Over-Reliance on Western Participants

If evolutionary psychology claims to study universal features of human nature, its research samples should reflect human diversity. They largely don’t. A review of articles published in 2015 and 2016 in the two leading evolutionary psychology journals found that 81% of the 311 human samples came from Western countries (Europe, North America, and Australia). Only 6 samples came from African countries. The majority of participants, about 70%, were recruited online or from university student pools.

This is a problem across all of psychology, not just the evolutionary branch. In mainstream social psychology journals, the figure is even worse: 96% of papers in one flagship journal used Western samples in 2012. But the criticism cuts deeper for evolutionary psychology specifically because the field’s central promise is to identify traits shared by all humans everywhere. If a finding about mate preferences or risk-taking only holds up in college students from the United States and Europe, it’s hard to argue that it reflects a species-wide adaptation shaped over hundreds of thousands of years.

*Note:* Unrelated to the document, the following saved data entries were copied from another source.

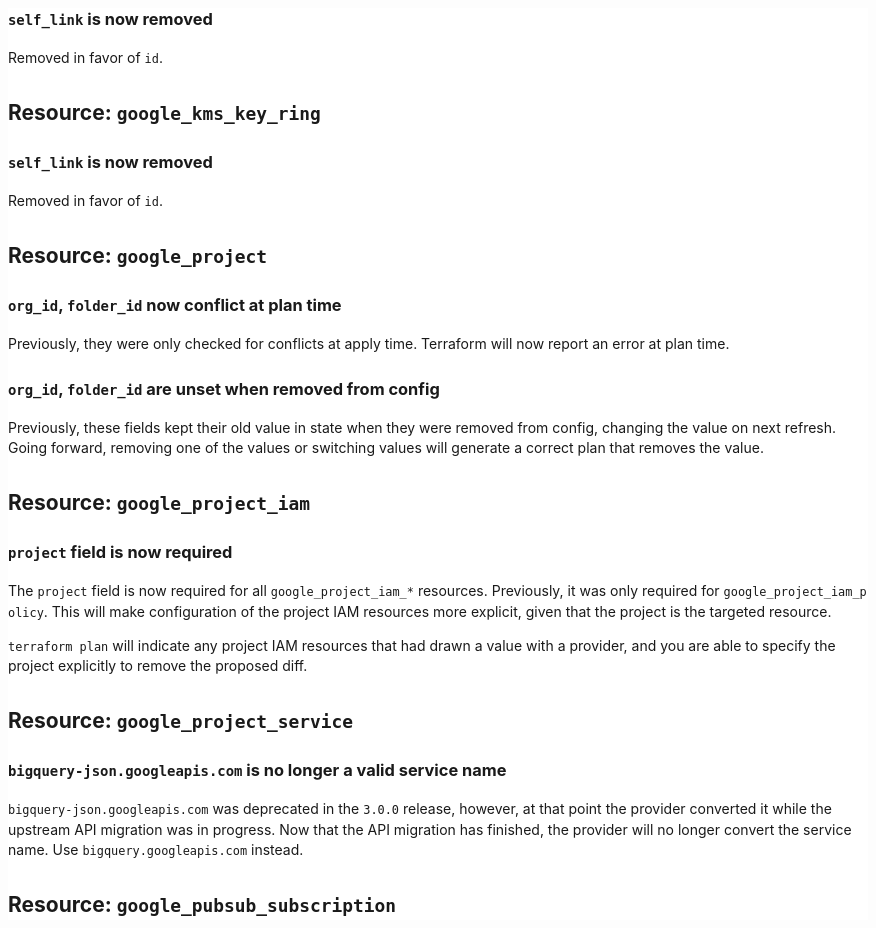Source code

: ### `self_link` is now removed

Removed in favor of `id`.

## Resource: `google_kms_key_ring`

### `self_link` is now removed

Removed in favor of `id`.

## Resource: `google_project`

### `org_id`, `folder_id` now conflict at plan time

Previously, they were only checked for conflicts at apply time. Terraform will
now report an error at plan time.

### `org_id`, `folder_id` are unset when removed from config

Previously, these fields kept their old value in state when they were removed
from config, changing the value on next refresh. Going forward, removing one of
the values or switching values will generate a correct plan that removes the
value.

## Resource: `google_project_iam`

### `project` field is now required

The `project` field is now required for all `google_project_iam_*` resources.
Previously, it was only required for `google_project_iam_policy`. This will make
configuration of the project IAM resources more explicit, given that the project
is the targeted resource.

`terraform plan` will indicate any project IAM resources that had drawn a value
with a provider, and you are able to specify the project explicitly to remove
the proposed diff.

## Resource: `google_project_service`

### `bigquery-json.googleapis.com` is no longer a valid service name

`bigquery-json.googleapis.com` was deprecated in the `3.0.0` release, however, at that point the provider
converted it while the upstream API migration was in progress. Now that the API migration has finished,
the provider will no longer convert the service name. Use `bigquery.googleapis.com` instead.

## Resource: `google_pubsub_subscription`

The Modular Mind Assumption

Evolutionary psychology has traditionally proposed that the human mind works like a Swiss Army knife: a collection of specialized mental modules, each one designed by natural selection to solve a specific problem our ancestors faced. One module for detecting cheaters in social exchanges, another for evaluating potential mates, another for navigating physical space, and so on.

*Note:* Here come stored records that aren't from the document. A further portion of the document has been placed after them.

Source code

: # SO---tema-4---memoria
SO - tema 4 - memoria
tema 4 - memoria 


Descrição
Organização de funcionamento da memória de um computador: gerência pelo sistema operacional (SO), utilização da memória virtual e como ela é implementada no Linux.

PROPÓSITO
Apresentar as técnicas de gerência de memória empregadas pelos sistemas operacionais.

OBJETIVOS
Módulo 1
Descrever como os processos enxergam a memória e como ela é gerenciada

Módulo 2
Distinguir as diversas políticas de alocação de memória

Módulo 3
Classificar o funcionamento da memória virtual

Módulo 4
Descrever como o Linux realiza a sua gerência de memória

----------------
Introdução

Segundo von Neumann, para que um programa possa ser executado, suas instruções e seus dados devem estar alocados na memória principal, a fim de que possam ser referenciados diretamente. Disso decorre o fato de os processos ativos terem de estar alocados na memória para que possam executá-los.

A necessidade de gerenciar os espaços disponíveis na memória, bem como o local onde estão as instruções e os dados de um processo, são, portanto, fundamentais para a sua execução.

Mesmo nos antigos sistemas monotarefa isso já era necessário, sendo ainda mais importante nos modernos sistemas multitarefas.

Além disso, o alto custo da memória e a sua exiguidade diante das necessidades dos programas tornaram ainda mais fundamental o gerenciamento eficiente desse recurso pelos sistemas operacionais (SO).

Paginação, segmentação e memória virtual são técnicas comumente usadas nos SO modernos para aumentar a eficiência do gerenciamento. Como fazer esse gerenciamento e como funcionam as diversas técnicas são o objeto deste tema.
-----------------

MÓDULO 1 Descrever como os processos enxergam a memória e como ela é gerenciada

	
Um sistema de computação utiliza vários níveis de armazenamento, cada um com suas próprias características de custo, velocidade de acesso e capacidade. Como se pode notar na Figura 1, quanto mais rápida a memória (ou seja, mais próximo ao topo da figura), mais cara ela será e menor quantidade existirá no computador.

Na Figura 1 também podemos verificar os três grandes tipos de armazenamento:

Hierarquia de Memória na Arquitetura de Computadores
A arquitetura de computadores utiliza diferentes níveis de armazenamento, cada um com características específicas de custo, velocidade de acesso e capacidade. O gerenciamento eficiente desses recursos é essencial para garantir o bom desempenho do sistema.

Critics argue this “massive modularity” model is too rigid. Some cognitive scientists accept that certain mental processes are specialized (like basic perception and language processing) but argue that higher-level thinking, reasoning, and problem-solving rely on more general-purpose systems that aren’t neatly divided into evolutionary compartments. The debate is whether the mind is best understood as hundreds of narrow-purpose tools or as a smaller set of flexible systems that can be applied across many different problems. Critics say evolutionary psychologists have committed too strongly to the modular view without sufficient evidence, and that this commitment shapes the kinds of hypotheses they generate in ways that may not reflect how cognition actually works.

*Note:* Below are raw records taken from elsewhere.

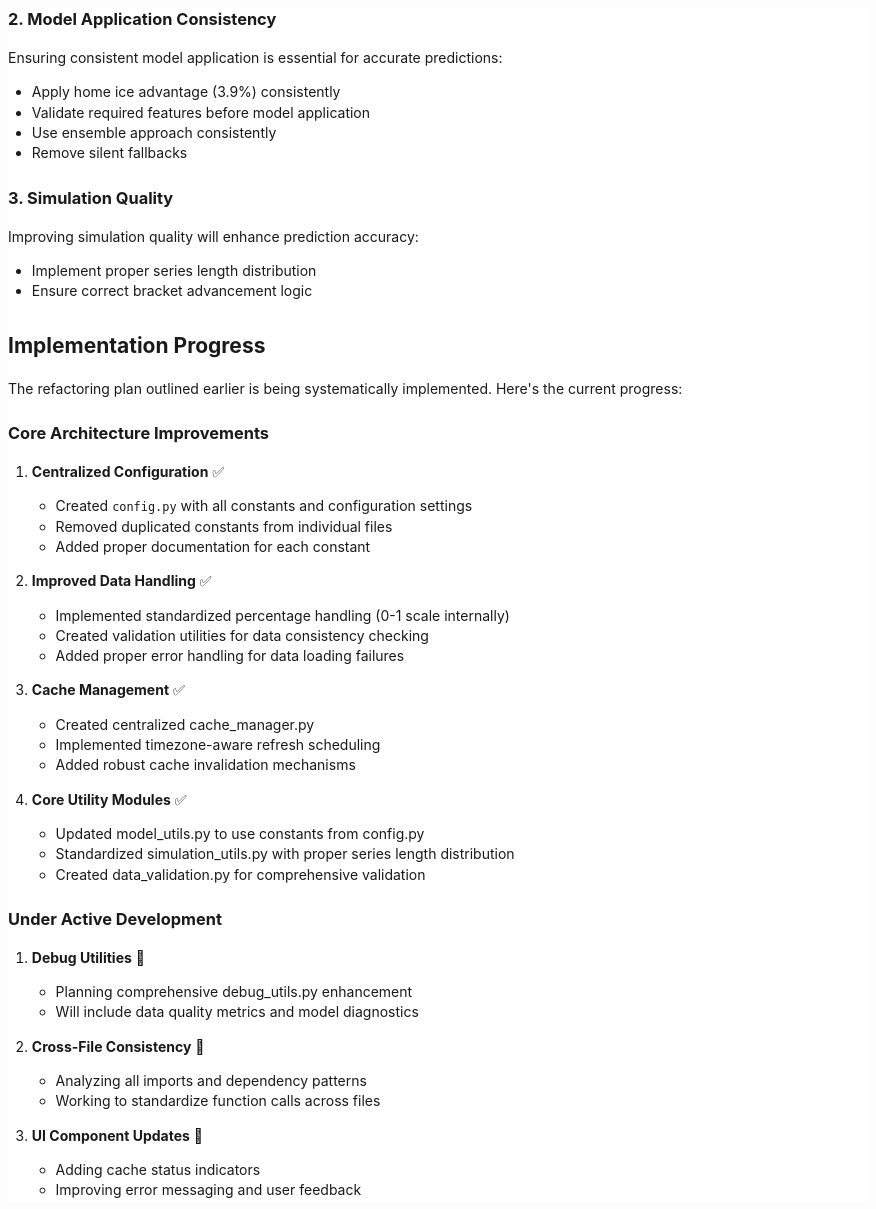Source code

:### 2. Model Application Consistency

Ensuring consistent model application is essential for accurate predictions:

- Apply home ice advantage (3.9%) consistently
- Validate required features before model application
- Use ensemble approach consistently
- Remove silent fallbacks

### 3. Simulation Quality

Improving simulation quality will enhance prediction accuracy:

- Implement proper series length distribution
- Ensure correct bracket advancement logic

## Implementation Progress

The refactoring plan outlined earlier is being systematically implemented. Here's the current progress:

### Core Architecture Improvements

1. **Centralized Configuration** ✅
   - Created `config.py` with all constants and configuration settings
   - Removed duplicated constants from individual files
   - Added proper documentation for each constant

2. **Improved Data Handling** ✅
   - Implemented standardized percentage handling (0-1 scale internally)
   - Created validation utilities for data consistency checking
   - Added proper error handling for data loading failures

3. **Cache Management** ✅
   - Created centralized cache_manager.py
   - Implemented timezone-aware refresh scheduling
   - Added robust cache invalidation mechanisms

4. **Core Utility Modules** ✅
   - Updated model_utils.py to use constants from config.py
   - Standardized simulation_utils.py with proper series length distribution
   - Created data_validation.py for comprehensive validation

### Under Active Development

1. **Debug Utilities** 🔄
   - Planning comprehensive debug_utils.py enhancement
   - Will include data quality metrics and model diagnostics

2. **Cross-File Consistency** 🔄
   - Analyzing all imports and dependency patterns
   - Working to standardize function calls across files

3. **UI Component Updates** 🔄
   - Adding cache status indicators
   - Improving error messaging and user feedback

How These Criticisms Fit Together

These five criticisms reinforce each other. If you assume every behavior is an adaptation (adaptationism), you’re more likely to generate a plausible-sounding story about its evolutionary origins (just-so stories) without testing it rigorously. If you test that story primarily on Western college students (sampling bias), you might find support that wouldn’t replicate in other populations. If you frame the results in terms of evolved modules (massive modularity), you risk implying the behavior is genetically fixed (determinism) when it might vary enormously depending on culture and upbringing.

None of these criticisms necessarily mean evolutionary thinking has no place in psychology. Many researchers within the field acknowledge these limitations and actively work to address them through more rigorous hypothesis testing, broader sampling, and more nuanced models of gene-environment interaction. The criticisms are best understood not as a rejection of the entire enterprise but as pressure to hold its claims to the same evidentiary standards as any other scientific discipline.